In the 1930s, Quinault created a scenic park at Point Grenville. The site later became home to a U.S. Coast Guard LORAN Station. For the past three decades, Point Grenville has been vacant. For the Canoe Journey, Quinault has developed or is developing on Point Grenville beach access trails, lawns, a flag pavilion, and viewing areas. The nation is installing three carved-story poles that symbolize Quinault spirituality, sovereignty, and restoration. “This year, our generation [is] restoring the spiritual, cultural and economic significance of our sacred gathering places, starting at the most westerly point of our tribal homelands,” Sharp said. “This year, the entire world will celebrate this restoration and the beauty of our people, lands and ancestral inheritance.”

Monitoring Marine Health
Several canoes will again be outfitted with probes that collect information about water conditions: dissolved oxygen, pH levels, salinity, temperature, and turbidity. Data collected in each Canoe Journey since 2008 are being processed and mapped by the U.S. Geological Survey to help identify signs of climate change, impacts from development, and changes in the levels and types of nutrients and pollutants washing into the ocean.

It’s the melding of one of the oldest technologies on the sea—the carved cedar canoe—with some of the newest technology. Each stainless-steel probe is two feet long and two-and-a-half inches in diameter, and trails the canoe at a depth of six feet, according to the survey. On the trailing edge of the probe are sensors that collect water-quality data every 10 seconds. The data are transmitted to a data logger on board the canoe, and the latitude and longitude is automatically recorded via global positioning system. “When we are able to so capably use traditional tools to achieve such contemporary objectives, a special connection is made that underscores the significance of knowing and understanding tribal history,” Sharp says.

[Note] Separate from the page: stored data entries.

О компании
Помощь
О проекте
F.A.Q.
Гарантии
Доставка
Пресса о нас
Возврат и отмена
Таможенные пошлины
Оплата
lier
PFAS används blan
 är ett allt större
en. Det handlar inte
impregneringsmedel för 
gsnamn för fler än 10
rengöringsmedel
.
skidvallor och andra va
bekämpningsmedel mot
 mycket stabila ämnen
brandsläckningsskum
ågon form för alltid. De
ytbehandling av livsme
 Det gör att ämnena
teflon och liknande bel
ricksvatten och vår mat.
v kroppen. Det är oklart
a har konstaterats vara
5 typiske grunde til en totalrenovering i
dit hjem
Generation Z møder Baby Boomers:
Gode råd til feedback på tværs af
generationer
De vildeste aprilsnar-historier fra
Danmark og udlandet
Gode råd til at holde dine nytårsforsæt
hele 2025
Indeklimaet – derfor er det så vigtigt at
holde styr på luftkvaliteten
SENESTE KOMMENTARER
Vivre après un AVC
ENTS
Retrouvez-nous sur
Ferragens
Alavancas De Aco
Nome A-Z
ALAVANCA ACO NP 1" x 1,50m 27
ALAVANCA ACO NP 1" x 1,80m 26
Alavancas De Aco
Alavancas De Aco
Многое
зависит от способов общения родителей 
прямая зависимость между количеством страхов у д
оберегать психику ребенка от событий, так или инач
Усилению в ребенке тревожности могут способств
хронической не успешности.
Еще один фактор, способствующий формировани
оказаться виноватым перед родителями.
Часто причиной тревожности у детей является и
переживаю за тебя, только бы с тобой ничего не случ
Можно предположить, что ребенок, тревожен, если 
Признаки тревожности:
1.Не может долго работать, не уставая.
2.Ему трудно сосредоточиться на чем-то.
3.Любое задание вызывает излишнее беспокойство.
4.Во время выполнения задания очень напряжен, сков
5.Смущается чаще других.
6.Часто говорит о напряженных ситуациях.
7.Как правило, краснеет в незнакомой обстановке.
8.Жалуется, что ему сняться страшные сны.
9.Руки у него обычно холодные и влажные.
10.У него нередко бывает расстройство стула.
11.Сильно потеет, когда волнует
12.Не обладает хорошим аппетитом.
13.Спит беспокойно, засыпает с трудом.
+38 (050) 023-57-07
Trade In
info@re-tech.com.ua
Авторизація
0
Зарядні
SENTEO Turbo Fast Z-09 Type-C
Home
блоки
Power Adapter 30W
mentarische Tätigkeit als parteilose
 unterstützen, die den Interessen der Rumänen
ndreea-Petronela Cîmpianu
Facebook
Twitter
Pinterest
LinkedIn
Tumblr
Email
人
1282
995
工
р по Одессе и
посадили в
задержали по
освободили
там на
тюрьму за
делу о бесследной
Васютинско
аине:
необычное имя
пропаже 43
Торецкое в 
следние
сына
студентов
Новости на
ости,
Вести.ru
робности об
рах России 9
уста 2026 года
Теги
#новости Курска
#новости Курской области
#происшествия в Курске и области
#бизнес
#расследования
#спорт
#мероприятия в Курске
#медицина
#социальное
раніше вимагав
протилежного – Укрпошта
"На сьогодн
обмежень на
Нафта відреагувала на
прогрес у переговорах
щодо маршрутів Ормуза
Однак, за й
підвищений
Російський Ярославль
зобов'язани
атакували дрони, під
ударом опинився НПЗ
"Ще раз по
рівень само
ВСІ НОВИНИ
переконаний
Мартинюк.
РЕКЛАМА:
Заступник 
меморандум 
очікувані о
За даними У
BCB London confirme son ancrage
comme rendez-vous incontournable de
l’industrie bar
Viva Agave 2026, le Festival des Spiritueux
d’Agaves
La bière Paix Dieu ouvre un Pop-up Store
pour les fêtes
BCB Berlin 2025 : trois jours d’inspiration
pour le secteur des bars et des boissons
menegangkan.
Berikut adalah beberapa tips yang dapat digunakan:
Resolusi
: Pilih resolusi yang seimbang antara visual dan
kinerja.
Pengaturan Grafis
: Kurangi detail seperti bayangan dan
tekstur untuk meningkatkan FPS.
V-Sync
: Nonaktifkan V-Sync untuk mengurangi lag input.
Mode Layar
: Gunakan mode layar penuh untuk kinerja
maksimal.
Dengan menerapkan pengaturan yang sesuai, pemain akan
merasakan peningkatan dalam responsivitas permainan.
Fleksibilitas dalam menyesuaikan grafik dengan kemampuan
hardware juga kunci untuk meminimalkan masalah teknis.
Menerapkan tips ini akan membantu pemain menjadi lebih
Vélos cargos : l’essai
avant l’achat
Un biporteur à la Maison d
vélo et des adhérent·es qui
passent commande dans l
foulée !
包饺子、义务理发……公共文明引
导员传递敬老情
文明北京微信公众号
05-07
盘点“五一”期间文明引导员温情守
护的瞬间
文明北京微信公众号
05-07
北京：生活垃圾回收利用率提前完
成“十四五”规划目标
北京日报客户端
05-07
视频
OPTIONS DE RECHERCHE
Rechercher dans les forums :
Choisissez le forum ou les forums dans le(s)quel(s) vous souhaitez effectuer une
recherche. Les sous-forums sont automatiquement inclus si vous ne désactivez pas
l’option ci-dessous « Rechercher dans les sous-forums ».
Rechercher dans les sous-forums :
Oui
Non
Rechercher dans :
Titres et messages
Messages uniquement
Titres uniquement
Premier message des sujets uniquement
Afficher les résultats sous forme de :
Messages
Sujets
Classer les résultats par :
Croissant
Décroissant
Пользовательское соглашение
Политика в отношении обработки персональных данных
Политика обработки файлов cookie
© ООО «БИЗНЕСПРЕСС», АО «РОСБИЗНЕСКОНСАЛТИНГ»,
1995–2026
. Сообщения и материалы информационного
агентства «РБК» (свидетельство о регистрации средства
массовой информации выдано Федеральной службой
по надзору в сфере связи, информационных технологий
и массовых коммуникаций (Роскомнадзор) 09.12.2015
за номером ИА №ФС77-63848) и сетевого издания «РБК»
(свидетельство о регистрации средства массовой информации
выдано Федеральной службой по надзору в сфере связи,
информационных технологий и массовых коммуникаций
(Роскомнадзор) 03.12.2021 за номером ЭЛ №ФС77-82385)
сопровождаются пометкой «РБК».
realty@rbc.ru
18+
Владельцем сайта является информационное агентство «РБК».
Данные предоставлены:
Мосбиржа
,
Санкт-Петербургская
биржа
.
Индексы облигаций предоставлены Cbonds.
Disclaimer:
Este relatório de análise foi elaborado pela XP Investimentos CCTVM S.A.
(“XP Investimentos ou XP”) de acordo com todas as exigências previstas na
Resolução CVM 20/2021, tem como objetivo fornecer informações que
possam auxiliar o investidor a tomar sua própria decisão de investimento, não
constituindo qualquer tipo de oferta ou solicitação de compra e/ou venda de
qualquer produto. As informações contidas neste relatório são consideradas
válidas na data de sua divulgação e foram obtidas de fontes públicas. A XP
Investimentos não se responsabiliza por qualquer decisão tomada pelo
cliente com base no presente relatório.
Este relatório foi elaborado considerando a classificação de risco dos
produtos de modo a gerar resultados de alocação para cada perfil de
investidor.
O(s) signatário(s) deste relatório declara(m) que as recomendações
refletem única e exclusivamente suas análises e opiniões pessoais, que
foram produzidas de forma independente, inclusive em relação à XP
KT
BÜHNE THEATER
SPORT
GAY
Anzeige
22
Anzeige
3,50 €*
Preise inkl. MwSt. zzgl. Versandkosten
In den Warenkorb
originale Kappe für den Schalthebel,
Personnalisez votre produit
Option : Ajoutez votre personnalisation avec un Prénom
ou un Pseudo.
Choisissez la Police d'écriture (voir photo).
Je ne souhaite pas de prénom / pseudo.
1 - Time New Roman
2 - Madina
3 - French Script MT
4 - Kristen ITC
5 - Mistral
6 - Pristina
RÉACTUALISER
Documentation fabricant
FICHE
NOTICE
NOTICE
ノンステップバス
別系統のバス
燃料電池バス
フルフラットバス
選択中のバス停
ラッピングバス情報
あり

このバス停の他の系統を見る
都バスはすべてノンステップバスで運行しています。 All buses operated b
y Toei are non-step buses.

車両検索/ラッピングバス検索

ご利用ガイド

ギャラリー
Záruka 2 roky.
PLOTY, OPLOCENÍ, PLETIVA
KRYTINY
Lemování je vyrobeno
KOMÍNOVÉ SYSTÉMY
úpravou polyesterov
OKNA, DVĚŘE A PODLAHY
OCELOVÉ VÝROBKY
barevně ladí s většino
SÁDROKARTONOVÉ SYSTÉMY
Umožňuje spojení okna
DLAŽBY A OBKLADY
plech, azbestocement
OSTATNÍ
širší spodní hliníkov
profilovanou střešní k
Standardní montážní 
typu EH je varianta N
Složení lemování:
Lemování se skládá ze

“That is a lesson I hope people will learn from the journey—that there are solutions to the challenges we face today in the annals of our history. Challenges, such as climate change, ocean acidification, water pollution and even social and economic challenges can all be far more easily resolved if we choose to learn from history. Even with today’s computer technology, so many answers to the challenges we all face today are in the wisdom of the ages.”

Honoring Those in Uniform
The theme of this year’s journey is Honoring Our Warriors, a tribute to Native men and women in uniform. “We feel it is important for people everywhere to know that tribal members have been first to serve in the U.S. Armed Forces,” Sharp said, and at a greater number per capita than any other ethnic group. “They deserve every honor we can bestow on them.”